JOB ITEM — Read the data below line by line and state how many lines hold "become". Nothing else belongs in the answer.

(Page layout parsing data)
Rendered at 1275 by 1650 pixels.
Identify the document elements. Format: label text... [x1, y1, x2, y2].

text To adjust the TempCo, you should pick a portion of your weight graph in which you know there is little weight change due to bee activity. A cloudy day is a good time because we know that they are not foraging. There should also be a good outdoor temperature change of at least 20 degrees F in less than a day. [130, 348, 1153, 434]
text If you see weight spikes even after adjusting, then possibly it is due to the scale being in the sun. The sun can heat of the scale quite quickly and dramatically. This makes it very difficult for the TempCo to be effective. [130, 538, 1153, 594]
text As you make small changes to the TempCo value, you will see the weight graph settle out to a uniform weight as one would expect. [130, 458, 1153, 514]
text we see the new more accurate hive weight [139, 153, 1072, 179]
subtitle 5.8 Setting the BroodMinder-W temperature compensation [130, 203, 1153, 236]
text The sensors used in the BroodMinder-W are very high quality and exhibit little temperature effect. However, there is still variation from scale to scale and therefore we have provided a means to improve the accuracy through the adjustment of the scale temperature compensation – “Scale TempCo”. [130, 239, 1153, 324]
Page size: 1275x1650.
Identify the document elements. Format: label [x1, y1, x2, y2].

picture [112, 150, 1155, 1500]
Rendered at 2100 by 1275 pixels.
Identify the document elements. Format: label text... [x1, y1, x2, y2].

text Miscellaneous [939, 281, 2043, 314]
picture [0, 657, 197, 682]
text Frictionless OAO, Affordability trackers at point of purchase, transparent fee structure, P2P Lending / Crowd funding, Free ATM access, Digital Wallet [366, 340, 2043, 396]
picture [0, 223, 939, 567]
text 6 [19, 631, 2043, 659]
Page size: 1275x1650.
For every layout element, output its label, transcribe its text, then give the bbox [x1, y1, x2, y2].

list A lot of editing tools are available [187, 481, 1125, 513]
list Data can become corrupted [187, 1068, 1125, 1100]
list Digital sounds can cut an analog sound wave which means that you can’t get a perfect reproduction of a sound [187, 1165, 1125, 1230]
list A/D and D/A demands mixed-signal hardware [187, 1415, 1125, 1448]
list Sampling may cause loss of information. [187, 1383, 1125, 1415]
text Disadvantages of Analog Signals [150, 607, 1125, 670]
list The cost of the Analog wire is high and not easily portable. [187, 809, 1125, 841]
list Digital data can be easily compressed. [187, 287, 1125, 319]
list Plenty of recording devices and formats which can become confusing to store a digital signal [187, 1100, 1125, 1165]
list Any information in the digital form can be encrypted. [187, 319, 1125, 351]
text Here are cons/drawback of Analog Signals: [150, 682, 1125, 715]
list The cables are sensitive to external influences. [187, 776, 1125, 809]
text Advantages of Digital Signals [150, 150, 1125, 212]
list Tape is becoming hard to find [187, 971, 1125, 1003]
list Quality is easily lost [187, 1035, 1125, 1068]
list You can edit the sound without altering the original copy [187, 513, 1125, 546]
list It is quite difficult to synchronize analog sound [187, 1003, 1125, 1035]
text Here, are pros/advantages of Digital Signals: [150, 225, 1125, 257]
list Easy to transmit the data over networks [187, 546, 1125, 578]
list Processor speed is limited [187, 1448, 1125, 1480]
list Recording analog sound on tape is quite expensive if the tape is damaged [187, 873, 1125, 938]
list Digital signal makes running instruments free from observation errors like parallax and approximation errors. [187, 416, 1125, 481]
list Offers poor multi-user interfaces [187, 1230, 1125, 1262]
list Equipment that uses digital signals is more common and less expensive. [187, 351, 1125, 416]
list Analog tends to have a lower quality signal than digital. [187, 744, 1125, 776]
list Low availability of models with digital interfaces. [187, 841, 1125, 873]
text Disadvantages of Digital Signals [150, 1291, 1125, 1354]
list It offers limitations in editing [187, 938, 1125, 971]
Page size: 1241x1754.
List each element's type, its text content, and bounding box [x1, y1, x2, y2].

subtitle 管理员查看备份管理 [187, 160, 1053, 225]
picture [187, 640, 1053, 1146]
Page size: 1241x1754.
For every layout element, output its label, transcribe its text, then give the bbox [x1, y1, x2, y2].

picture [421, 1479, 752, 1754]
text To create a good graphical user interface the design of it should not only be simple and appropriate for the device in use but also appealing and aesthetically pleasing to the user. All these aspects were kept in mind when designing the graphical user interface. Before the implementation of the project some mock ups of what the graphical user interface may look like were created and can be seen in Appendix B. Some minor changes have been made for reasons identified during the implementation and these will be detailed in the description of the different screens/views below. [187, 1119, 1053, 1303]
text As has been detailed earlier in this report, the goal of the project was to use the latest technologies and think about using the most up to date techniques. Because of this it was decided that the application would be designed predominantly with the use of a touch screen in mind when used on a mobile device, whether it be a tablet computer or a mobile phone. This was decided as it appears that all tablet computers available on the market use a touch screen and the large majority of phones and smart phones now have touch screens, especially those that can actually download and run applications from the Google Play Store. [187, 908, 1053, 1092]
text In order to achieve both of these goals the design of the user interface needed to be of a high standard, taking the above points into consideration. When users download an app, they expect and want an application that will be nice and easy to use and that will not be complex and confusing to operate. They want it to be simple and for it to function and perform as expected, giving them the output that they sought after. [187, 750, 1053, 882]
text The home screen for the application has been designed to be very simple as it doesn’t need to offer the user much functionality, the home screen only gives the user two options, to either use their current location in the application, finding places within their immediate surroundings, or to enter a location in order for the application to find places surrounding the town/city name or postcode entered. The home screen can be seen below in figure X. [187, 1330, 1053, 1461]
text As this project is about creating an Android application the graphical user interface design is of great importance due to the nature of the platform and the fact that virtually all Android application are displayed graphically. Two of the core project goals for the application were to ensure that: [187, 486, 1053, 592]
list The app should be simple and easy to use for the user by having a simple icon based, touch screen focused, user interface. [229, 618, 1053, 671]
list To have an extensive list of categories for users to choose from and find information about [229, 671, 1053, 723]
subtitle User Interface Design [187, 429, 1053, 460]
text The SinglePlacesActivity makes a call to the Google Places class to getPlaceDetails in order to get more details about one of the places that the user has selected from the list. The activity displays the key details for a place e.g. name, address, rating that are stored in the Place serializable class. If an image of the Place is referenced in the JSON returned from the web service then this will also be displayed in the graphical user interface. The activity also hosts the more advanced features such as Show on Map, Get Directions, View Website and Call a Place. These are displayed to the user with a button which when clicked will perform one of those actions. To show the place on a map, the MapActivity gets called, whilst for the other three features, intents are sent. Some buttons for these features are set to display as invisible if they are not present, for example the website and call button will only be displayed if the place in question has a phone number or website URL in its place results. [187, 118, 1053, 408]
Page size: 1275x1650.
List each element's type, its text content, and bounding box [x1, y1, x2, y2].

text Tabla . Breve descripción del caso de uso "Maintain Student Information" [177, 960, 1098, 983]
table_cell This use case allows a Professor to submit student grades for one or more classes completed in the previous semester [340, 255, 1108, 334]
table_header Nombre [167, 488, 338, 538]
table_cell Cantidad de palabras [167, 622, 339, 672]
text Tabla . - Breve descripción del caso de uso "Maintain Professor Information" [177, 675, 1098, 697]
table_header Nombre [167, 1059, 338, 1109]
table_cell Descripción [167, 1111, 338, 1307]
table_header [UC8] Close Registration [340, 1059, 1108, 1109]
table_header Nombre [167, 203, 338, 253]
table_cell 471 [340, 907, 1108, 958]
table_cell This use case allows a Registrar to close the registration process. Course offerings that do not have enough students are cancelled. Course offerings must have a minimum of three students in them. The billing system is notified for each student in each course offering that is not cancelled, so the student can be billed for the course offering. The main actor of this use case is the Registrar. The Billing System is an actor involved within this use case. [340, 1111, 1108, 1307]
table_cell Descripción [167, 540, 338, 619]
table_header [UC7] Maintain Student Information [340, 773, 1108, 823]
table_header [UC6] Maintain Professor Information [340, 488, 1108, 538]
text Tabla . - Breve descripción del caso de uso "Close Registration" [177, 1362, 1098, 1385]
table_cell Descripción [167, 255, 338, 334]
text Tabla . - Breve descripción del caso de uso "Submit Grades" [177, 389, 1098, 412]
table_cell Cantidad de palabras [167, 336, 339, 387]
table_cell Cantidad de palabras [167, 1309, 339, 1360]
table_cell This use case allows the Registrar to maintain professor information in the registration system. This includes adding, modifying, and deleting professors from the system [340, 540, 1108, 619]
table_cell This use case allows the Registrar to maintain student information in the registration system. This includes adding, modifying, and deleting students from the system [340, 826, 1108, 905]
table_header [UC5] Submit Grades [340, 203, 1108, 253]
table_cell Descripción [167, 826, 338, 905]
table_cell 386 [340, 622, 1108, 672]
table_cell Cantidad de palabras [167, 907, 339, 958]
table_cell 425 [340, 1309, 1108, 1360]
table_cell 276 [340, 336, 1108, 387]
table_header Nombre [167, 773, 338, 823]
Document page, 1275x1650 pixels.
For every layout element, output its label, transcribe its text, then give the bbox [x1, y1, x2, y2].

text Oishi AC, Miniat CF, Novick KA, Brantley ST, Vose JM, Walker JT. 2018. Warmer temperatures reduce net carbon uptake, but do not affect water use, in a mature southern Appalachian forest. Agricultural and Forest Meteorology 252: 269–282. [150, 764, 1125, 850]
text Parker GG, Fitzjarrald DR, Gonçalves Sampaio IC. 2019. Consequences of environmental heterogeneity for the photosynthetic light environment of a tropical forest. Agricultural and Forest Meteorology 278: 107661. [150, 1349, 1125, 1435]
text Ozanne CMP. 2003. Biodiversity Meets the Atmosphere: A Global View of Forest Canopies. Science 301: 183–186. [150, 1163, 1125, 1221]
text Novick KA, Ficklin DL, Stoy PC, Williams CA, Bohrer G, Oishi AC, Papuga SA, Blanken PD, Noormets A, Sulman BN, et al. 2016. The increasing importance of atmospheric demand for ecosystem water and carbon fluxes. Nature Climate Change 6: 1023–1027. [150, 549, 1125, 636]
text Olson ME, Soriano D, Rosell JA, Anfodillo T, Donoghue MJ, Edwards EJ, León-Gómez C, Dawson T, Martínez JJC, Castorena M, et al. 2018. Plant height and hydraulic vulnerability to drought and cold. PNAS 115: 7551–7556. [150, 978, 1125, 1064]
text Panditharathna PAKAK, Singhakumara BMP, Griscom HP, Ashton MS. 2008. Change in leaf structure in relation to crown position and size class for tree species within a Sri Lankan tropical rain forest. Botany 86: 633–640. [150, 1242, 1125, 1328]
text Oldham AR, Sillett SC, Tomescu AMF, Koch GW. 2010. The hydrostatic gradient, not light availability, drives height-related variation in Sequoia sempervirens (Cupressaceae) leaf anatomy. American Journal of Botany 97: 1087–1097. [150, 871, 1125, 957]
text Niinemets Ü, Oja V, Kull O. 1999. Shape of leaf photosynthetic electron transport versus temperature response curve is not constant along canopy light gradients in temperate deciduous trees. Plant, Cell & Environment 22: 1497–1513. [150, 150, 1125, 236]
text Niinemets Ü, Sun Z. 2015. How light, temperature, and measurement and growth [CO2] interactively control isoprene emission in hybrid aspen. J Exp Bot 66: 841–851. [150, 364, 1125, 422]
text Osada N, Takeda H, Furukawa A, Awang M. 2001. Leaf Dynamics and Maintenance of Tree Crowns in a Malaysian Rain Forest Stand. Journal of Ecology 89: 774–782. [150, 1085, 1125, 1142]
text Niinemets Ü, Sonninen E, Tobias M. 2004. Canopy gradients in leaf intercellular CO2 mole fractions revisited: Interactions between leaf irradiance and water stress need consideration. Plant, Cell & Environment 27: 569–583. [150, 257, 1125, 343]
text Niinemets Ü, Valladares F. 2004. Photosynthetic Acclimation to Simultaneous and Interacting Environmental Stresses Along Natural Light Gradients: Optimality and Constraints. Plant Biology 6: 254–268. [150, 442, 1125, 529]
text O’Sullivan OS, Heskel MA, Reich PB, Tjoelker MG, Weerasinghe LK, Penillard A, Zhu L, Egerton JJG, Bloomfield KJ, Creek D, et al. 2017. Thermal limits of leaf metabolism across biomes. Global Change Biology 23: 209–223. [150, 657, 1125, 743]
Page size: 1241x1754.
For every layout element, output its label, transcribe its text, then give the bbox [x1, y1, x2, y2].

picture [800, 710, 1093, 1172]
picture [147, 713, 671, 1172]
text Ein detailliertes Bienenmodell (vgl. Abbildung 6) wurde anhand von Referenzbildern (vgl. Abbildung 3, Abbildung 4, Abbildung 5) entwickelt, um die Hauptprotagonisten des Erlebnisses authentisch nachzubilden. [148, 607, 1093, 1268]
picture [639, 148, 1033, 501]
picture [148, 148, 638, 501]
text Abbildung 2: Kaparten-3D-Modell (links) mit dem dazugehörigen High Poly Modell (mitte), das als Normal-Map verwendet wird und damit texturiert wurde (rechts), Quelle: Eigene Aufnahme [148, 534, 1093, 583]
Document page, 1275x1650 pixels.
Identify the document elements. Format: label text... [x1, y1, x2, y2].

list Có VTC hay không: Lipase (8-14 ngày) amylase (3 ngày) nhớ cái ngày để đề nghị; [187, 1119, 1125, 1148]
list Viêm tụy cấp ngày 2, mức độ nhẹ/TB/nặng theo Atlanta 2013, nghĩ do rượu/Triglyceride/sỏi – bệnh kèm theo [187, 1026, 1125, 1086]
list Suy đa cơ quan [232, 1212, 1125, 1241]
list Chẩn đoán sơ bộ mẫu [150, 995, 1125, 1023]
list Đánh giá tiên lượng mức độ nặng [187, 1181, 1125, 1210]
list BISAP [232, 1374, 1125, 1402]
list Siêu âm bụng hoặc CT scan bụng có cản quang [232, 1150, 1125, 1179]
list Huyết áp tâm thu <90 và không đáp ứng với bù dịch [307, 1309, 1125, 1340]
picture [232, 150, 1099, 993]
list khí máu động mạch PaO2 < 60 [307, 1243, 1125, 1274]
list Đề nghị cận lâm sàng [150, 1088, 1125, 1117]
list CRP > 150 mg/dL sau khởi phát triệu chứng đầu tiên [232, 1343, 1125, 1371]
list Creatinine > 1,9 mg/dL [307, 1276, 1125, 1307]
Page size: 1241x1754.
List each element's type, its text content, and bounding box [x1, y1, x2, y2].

RESPONSE AREA — 2